“Making the Most of Clumping and Thresholding for Polygenic Scores”, Florian Privé, Bjarni J. Vilhjálmsson, Hugues Aschard, Michael G. B. Blum2019-05-30 (; backlinks; similar)⁠:

Polygenic prediction has the potential to contribute to precision medicine. Clumping and Thresholding (C+T) is a widely used method to derive polygenic scores. When using C+T, people usually test several p-value thresholds to maximize predictive ability of derived polygenic scores. Along with this p-value threshold, we propose to tune 3 other hyper-parameters for C+T. We implement an efficient way to derive C+T scores corresponding to many different sets of hyper-parameters. For example, you can now derive thousands of different C+T scores for 300K individuals and 1M variants in less than one day. We show that tuning 4 hyper-parameters of C+T consistently improves its predictive performance in both simulations and real data applications as compared to tuning only the p-value threshold.

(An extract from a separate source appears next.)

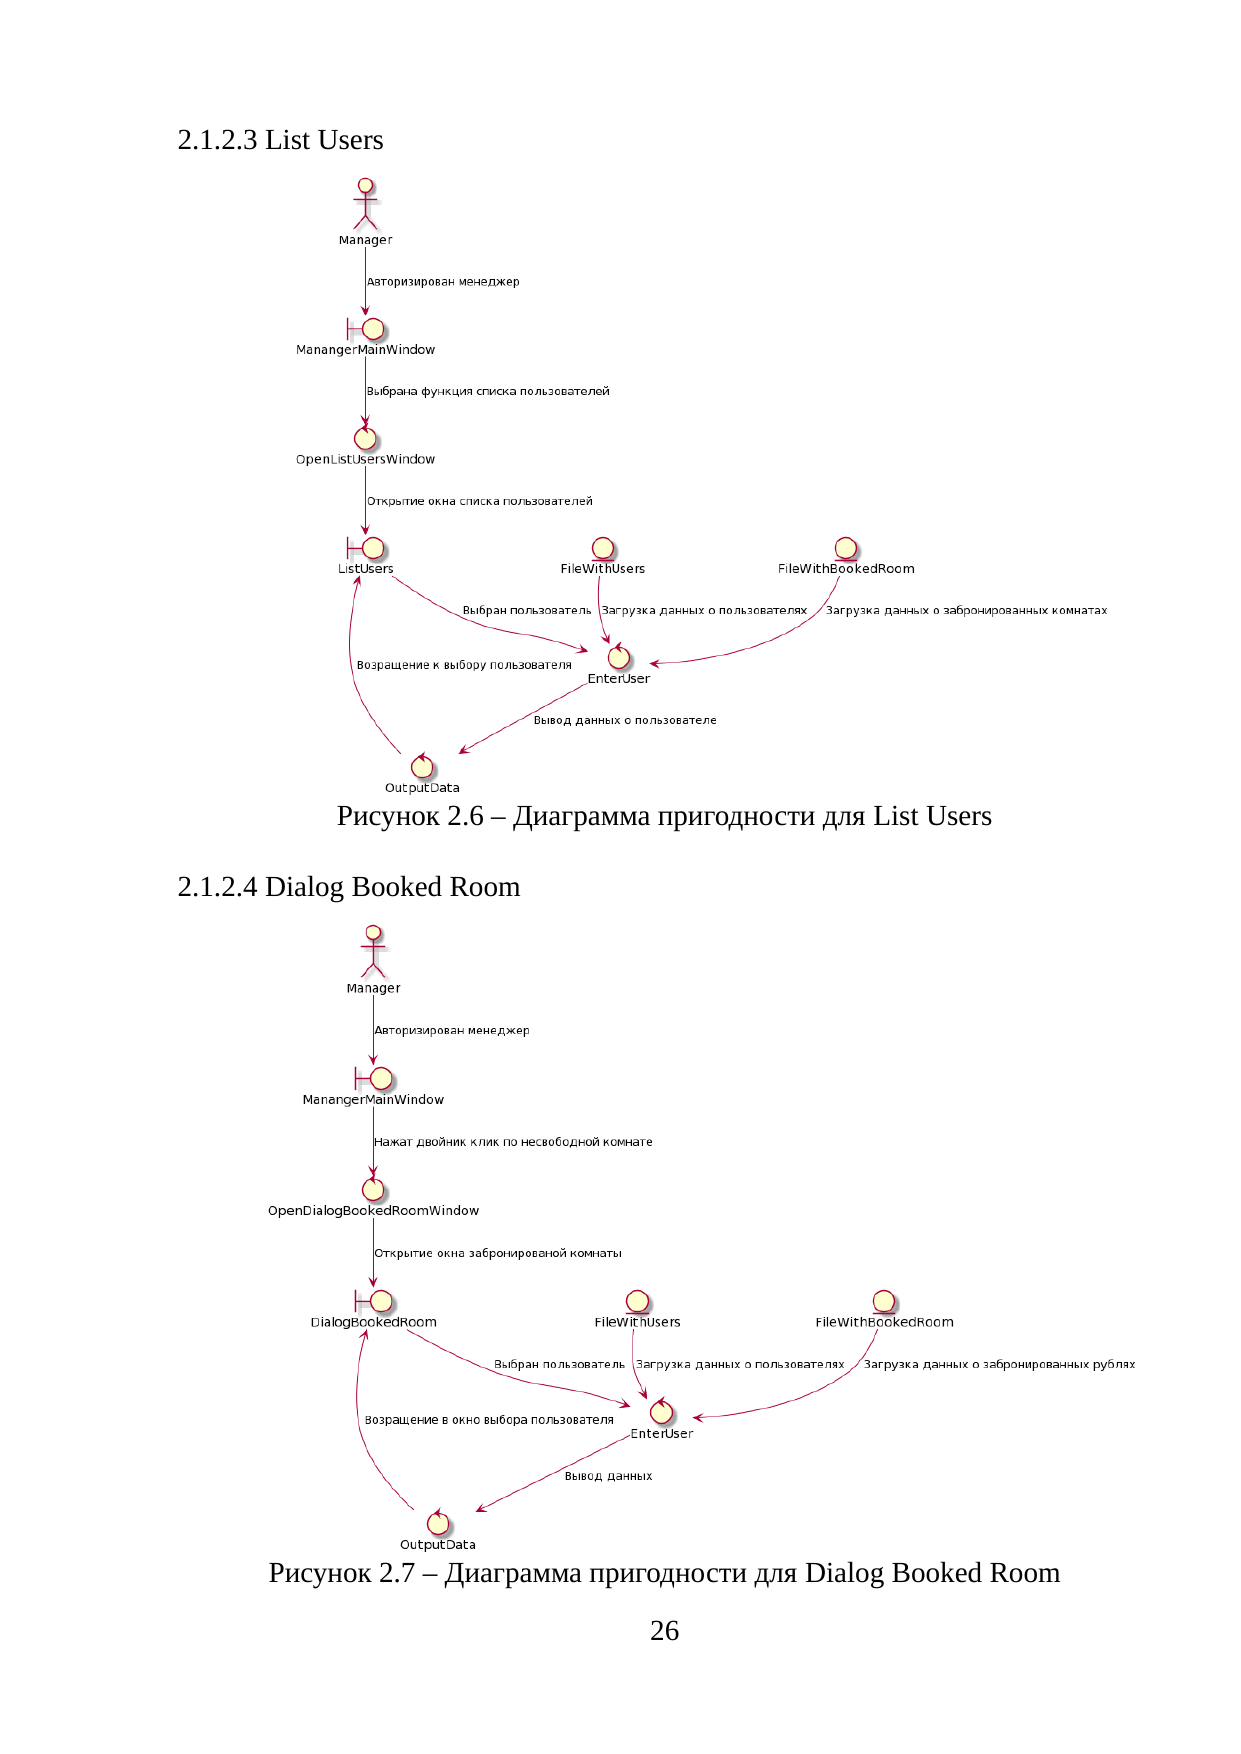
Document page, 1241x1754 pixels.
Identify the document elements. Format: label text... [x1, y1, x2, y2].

Using this grid of computed C+T scores, we further extend C+T with stacking. More precisely, instead of choosing one set of hyper-parameters that maximizes prediction in some training set, we propose to learn an optimal linear combination of all these C+T scores using an efficient penalized regression. We call this method Stacked Clumping and Thresholding (SCT) and show that this makes C+T more flexible. When the training set is large enough, SCT can provide much larger predictive performance as compared to any of the C+T scores individually.